● **Data records**:
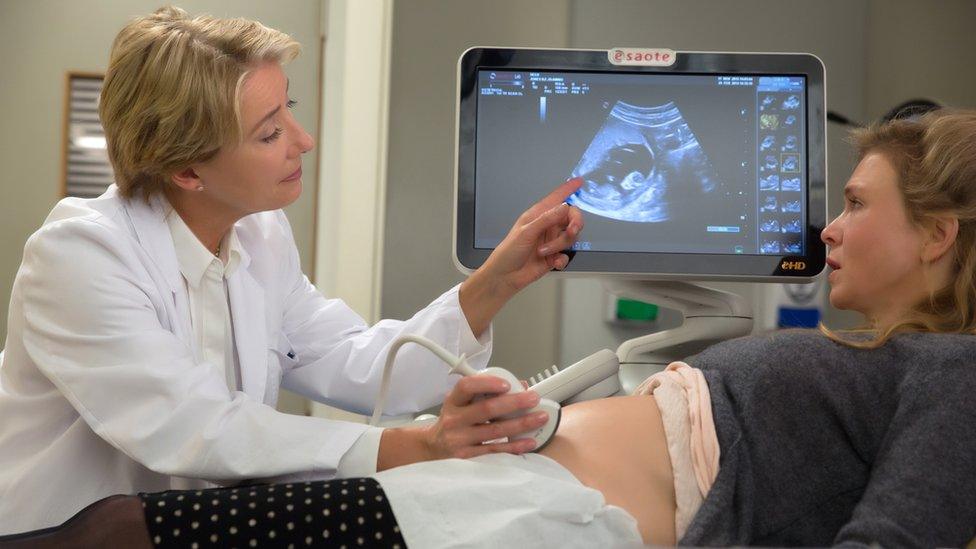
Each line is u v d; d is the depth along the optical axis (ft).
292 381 4.89
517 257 4.44
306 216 8.87
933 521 2.97
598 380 4.57
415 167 8.16
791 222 4.79
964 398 3.14
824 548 3.29
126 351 3.67
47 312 3.74
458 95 4.86
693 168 4.82
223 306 4.22
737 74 4.83
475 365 4.63
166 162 3.93
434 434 3.52
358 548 3.03
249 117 3.95
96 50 8.68
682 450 3.39
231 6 8.82
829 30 8.25
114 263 3.82
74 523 3.08
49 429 3.95
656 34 8.14
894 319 3.84
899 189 3.86
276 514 3.05
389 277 8.14
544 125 4.85
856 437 3.31
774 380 3.40
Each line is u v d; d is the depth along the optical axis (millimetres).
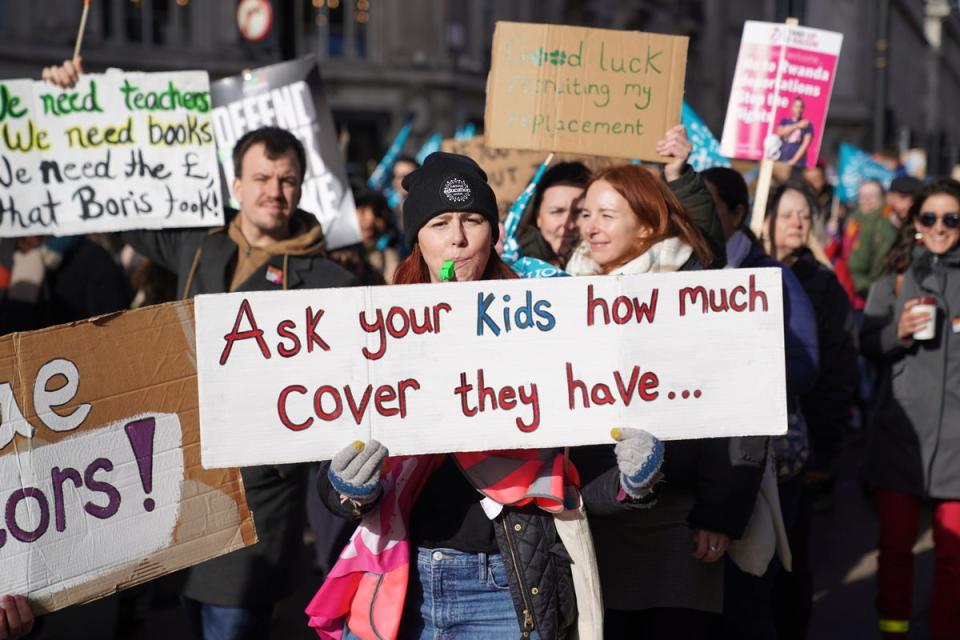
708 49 84250
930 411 10852
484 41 70875
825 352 11594
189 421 6500
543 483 6043
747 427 6223
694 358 6195
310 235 9234
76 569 6172
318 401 5891
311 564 15070
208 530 6520
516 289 6062
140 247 10070
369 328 5945
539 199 9727
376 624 6062
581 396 6102
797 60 11188
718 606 7762
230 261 9367
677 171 9023
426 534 6148
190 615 8445
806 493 10703
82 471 6219
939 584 10703
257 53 28359
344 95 65812
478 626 6098
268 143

● **What the task asks**: Transcribe the full listing above exactly as it stands, minus the pictures.

● **Your response**:
Each line is u v d; d is the depth along the optical axis (ft).
292 381 4.89
517 257 4.44
306 216 8.87
933 521 2.97
598 380 4.57
415 167 8.16
791 222 4.79
964 398 3.14
824 548 3.29
126 351 3.67
47 312 3.74
458 95 4.86
693 168 4.82
223 306 4.22
737 74 4.83
475 365 4.63
166 162 3.93
434 434 3.52
358 548 3.03
249 117 3.95
96 50 8.68
682 450 3.39
231 6 8.82
829 30 8.25
114 263 3.82
74 523 3.08
49 429 3.95
656 34 8.14
894 319 3.84
899 189 3.86
276 514 3.05
389 277 8.14
544 125 4.85
856 437 3.31
774 380 3.40
Each line is u v d; d is the depth along the optical axis (millimetres).
708 49 84250
930 411 10852
484 41 70875
825 352 11594
189 421 6500
543 483 6043
747 427 6223
694 358 6195
310 235 9234
76 569 6172
318 401 5891
311 564 15070
208 530 6520
516 289 6062
140 247 10070
369 328 5945
539 199 9727
376 624 6062
581 396 6102
797 60 11188
718 606 7762
230 261 9367
677 171 9023
426 534 6148
190 615 8445
806 493 10703
82 471 6219
939 584 10703
257 53 28359
344 95 65812
478 626 6098
268 143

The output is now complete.